**Required tasks**
**a)** Name every person the text about Bill Whittington says was part of the IMSA drug smuggling scandal of the 1980s.
**b)** Copy the part of the text about Bill Whittington word for word, starting with "William Marvin Whittington" and going on through "the Indianapolis 500.".

**Passage provided**
BEGIN

William Marvin Whittington (September 11, 1949 – April 23, 2021) was an American racing driver from Lubbock, Texas, who won the 24 Hours of Le Mans and competed five times in the Indianapolis 500.

Career
Whittington, together with his brother Don Whittington and the German professional Klaus Ludwig, multiple winner at Le Mans and elsewhere, competed in the 1979 24 Hours of Le Mans in a Porsche 935. As the brothers did not have substantial racing experience prior to the late 1970s. Bill's brother Dale Whittington also competed in open wheel racing. Together with Randy Lanier they owned the Blue Thunder Racing Team in 1984, with Marty Hinze. Bill also raced in the Indianapolis 500 five times with a best finish of 14th in 1985.

Bill made two NASCAR Winston Cup starts in 1980, earning an 8th in his debut at Riverside International Raceway (besting brother Don by one spot) and then 32nd in the Daytona 500.

The Whittingtons raced aircraft prior to cars, Bill having won races at Reno between 1978 and 1983.  They were the owners of the Road Atlanta circuit.

In 1986, Bill pleaded guilty to income tax evasion and conspiracy to smuggle marijuana into the United States from Colombia and was sentenced to 15 years in prison and ordered to surrender $7 million in property and other assets. In 1987, his brother Don Whittington pleaded guilty to money laundering charges in association with his brother's activities. In addition to Bill and Don Whittington, Lanier, John Paul Sr. and John Paul Jr. were part of the IMSA drug smuggling scandal of the 1980s, where a number of drivers financed their racing activities with the proceeds from drug smuggling.

END

**Source information**
BEGIN

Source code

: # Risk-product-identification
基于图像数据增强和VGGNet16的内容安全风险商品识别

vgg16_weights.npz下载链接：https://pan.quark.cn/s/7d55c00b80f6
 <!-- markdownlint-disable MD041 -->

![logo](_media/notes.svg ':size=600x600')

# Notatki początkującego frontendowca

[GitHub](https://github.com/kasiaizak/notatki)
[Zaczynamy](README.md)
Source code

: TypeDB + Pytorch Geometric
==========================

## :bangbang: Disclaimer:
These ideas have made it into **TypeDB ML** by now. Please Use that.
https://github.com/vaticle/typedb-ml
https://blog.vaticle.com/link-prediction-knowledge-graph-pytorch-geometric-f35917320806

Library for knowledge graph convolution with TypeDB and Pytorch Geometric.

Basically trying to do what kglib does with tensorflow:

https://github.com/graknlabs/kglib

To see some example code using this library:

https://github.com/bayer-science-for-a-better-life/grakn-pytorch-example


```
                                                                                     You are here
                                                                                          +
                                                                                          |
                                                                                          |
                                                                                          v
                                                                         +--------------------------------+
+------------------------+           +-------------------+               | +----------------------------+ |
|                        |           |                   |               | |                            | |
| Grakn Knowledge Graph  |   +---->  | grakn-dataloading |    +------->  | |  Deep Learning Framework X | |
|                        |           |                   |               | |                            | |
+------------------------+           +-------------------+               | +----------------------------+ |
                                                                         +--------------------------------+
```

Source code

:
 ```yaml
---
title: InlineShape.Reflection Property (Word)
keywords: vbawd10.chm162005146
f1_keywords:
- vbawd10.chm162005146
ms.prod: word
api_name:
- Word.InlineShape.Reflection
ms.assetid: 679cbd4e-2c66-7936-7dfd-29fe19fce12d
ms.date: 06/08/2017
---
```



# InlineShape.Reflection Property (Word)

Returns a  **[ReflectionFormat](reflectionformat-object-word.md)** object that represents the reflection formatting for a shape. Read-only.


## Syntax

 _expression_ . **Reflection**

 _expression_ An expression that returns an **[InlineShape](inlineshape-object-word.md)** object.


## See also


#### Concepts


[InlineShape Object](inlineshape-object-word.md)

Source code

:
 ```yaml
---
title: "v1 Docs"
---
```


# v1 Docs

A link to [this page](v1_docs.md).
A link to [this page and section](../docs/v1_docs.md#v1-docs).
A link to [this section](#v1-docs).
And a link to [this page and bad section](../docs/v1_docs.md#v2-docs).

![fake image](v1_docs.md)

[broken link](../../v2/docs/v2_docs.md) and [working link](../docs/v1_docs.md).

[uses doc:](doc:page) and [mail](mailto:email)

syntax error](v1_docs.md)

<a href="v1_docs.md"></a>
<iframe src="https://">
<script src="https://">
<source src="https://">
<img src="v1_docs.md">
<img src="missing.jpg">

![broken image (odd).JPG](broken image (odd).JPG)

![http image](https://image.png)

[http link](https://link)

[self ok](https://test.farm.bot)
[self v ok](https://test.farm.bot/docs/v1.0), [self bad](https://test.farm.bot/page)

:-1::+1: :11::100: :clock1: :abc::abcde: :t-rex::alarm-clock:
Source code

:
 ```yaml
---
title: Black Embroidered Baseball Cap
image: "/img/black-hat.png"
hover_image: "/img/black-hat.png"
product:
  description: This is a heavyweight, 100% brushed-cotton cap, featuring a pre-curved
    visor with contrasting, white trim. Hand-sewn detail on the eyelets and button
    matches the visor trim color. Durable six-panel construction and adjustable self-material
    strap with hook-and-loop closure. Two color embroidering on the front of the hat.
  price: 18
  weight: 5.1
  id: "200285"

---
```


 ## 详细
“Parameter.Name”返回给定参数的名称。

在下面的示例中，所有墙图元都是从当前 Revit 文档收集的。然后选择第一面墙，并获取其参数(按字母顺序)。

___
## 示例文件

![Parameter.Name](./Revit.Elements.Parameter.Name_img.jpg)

END

**Numbered responses**
**a)** Bill Whittington, Don Whittington, Randy Lanier, John Paul Sr., John Paul Jr.

**b)**
William Marvin Whittington (September 11, 1949 – April 23, 2021) was an American racing driver from Lubbock, Texas, who won the 24 Hours of Le Mans and competed five times in the Indianapolis 500.